▶ _Selection_:
§
# Freshwater Bassin



## NKlamerus (Jan 4, 2016)

The last few days have been slightly warmer here in Niceville/Valpariso 

Threw a TopWater after no success on a Jig and BAM. Quite the blow up!









Not my PB buy the nicest this year so far! 

Saw a couple smaller ones schooling and circling as well.

Using a Spro Bronzeye 65 in Killer Gill pattern. On an 8' Falcon Inshore, with a Stradic CI4+ 4000 with #20 Suffix 832


----------



## Jason (Oct 2, 2007)

That's a gooden on a frog!!! Glad ya got em!


----------



## NKlamerus (Jan 4, 2016)

Jason said:


> That's a gooden on a frog!!! Glad ya got em!


Thanks bud! 

I had more hits but none of them were large enough to swallow it! 

I would say out of my top 10 largest bass, 8 or 9 of them were on Spro Frogs. And 1 or 2 on a 12" Manns Jelly Worm.


----------



## fishn4real (Sep 28, 2007)

Is that a "new" inshore species? Saltwater bass? Just jerkn your chain. Very nice catch.


----------



## GatorBane (Jan 11, 2010)

Beautiful Bass! Damn...got the itch!


----------



## Sailor50 (Nov 8, 2007)

nice


----------



## NKlamerus (Jan 4, 2016)

The magnolia you see on the left side, fell in the lake recently.


----------



## Try'n Hard (Oct 23, 2008)

I have never had a bite on a frog. Congrats!


----------



## olegator (Dec 6, 2014)

Nice detailed report....and great pics. Thx for sharing.
§
▶ _Dataset excerpt_:
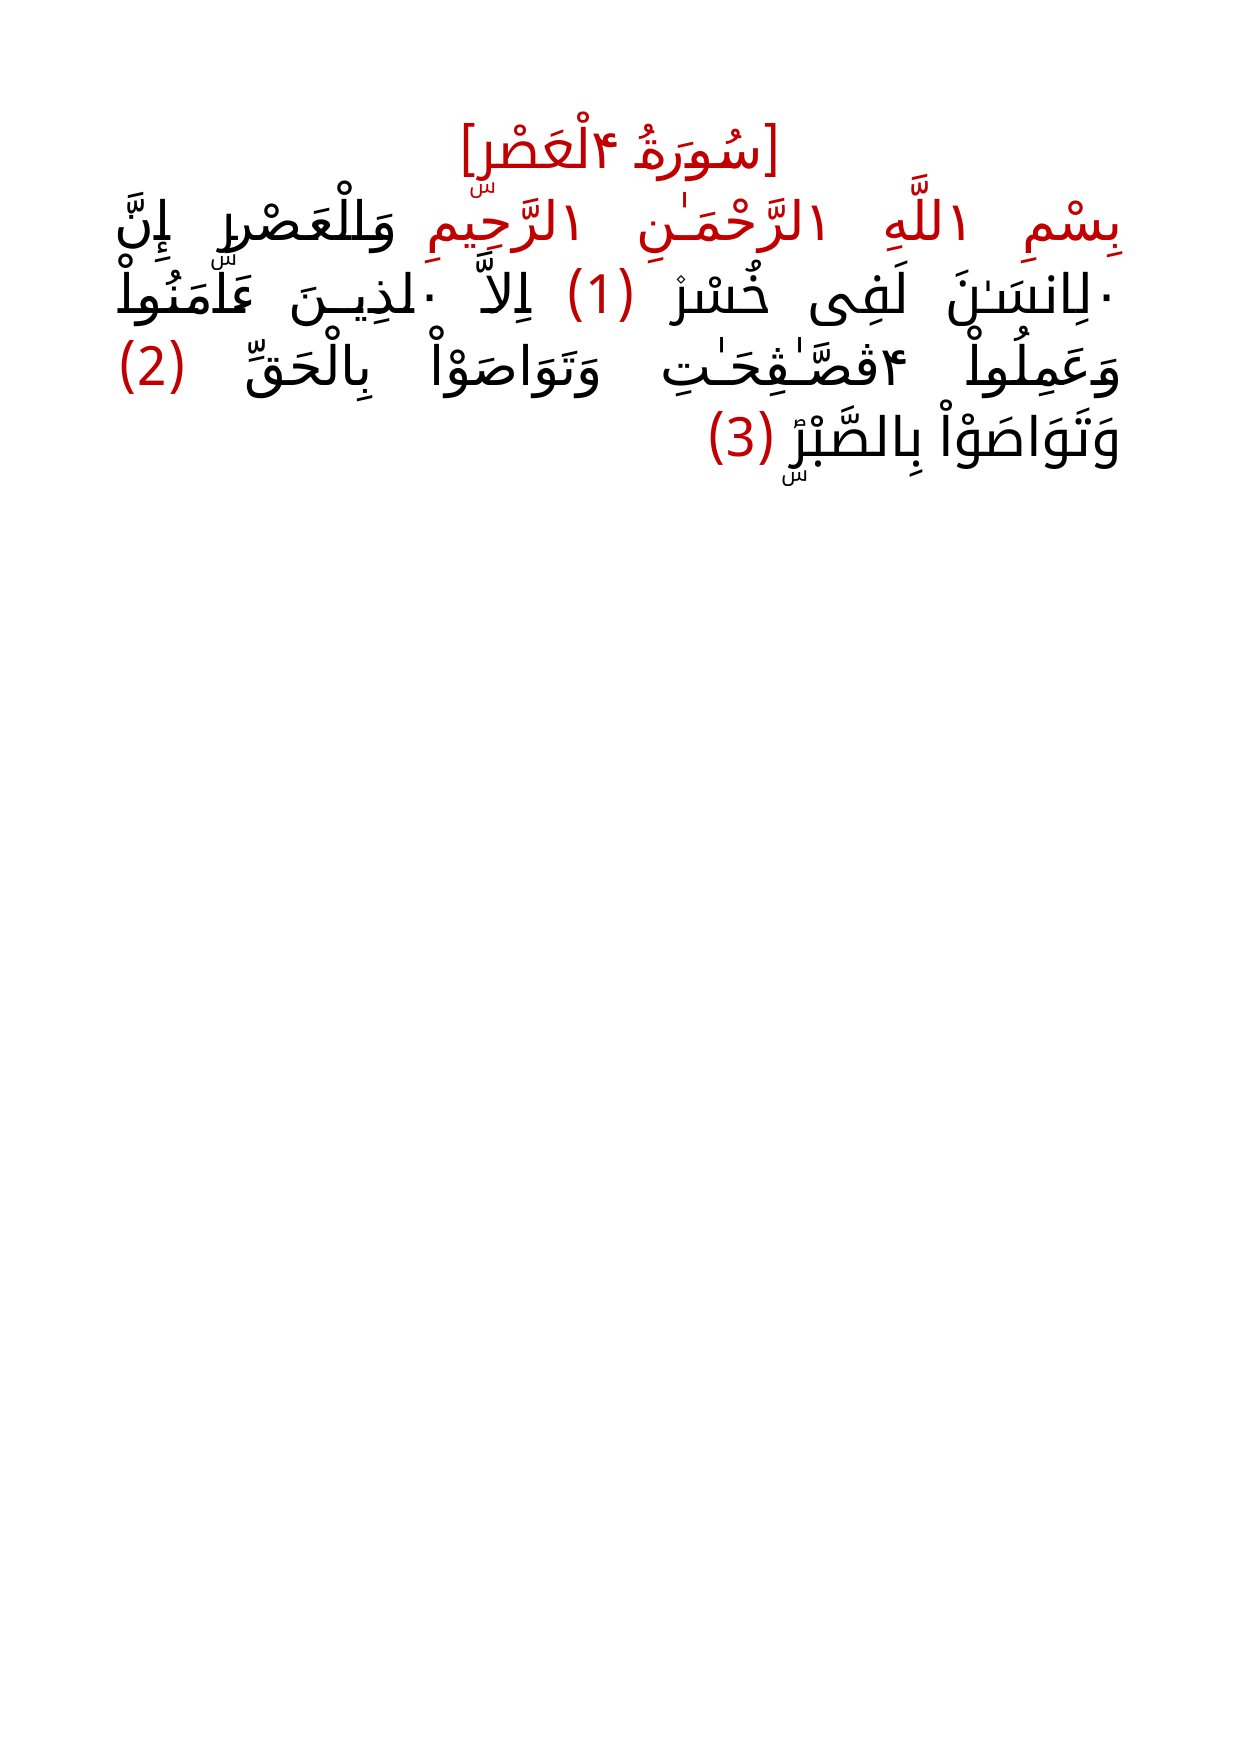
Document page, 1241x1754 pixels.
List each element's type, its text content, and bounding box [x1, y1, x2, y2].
§
▶ _What to work on_: Return, word for word, the part of the bass fishing thread starting at "## fishn4real (Sep" and ending at "(Jan 11, 2010)". The listing has no connection to the bass fishing thread.

▶ _The reply_:
## fishn4real (Sep 28, 2007)

Is that a "new" inshore species? Saltwater bass? Just jerkn your chain. Very nice catch.


----------



## GatorBane (Jan 11, 2010)